Request —
In the listing that follows, the range to quote begins at the line that has "Campioni di allogagioni, fitti e" and ends after the line that has "Libri di mugnai e fornai"; quote it verbatim and add nothing.

Record extracts —
- - -

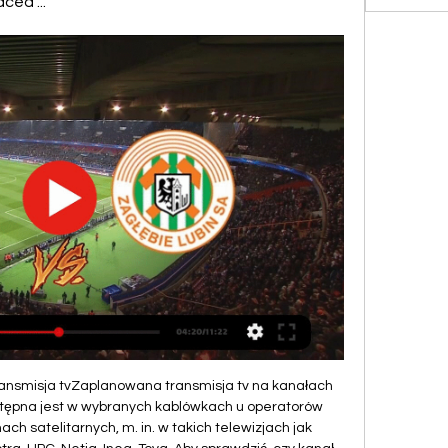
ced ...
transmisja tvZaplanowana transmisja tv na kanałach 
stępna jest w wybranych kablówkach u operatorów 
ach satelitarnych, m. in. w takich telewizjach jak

- - -

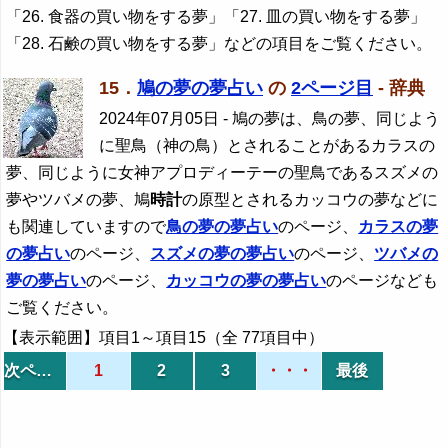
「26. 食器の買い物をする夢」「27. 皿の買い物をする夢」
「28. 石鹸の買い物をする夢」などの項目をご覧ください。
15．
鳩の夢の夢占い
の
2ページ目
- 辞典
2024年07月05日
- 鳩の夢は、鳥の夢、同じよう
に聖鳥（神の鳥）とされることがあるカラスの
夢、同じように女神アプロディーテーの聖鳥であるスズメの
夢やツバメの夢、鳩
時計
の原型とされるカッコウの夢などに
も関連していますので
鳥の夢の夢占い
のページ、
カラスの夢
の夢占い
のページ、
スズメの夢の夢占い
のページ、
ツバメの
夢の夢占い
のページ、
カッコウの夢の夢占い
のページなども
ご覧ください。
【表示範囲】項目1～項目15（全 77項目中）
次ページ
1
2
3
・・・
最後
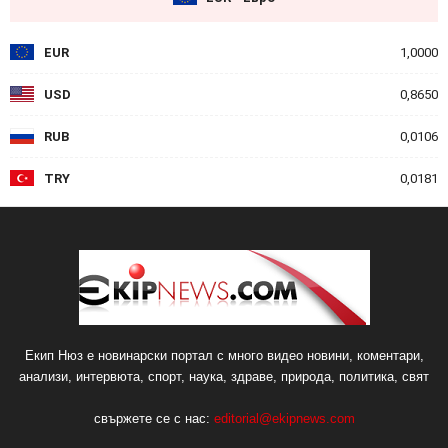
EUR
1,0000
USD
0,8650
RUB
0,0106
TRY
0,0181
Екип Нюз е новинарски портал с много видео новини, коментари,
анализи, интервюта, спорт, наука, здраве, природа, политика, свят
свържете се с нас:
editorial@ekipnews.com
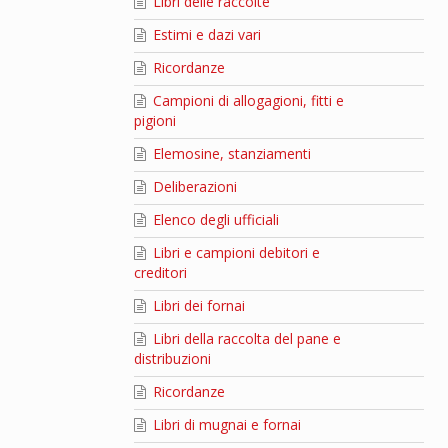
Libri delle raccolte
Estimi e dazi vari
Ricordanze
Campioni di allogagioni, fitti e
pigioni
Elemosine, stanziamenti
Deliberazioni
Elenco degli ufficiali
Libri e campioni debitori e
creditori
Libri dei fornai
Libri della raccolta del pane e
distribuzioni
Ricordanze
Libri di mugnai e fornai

- - -

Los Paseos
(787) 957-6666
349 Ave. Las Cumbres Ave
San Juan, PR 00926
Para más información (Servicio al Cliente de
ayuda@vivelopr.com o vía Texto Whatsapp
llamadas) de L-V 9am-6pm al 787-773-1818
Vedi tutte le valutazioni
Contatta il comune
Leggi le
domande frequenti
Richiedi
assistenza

- - -

Output of the task —
Campioni di allogagioni, fitti e
pigioni
Elemosine, stanziamenti
Deliberazioni
Elenco degli ufficiali
Libri e campioni debitori e
creditori
Libri dei fornai
Libri della raccolta del pane e
distribuzioni
Ricordanze
Libri di mugnai e fornai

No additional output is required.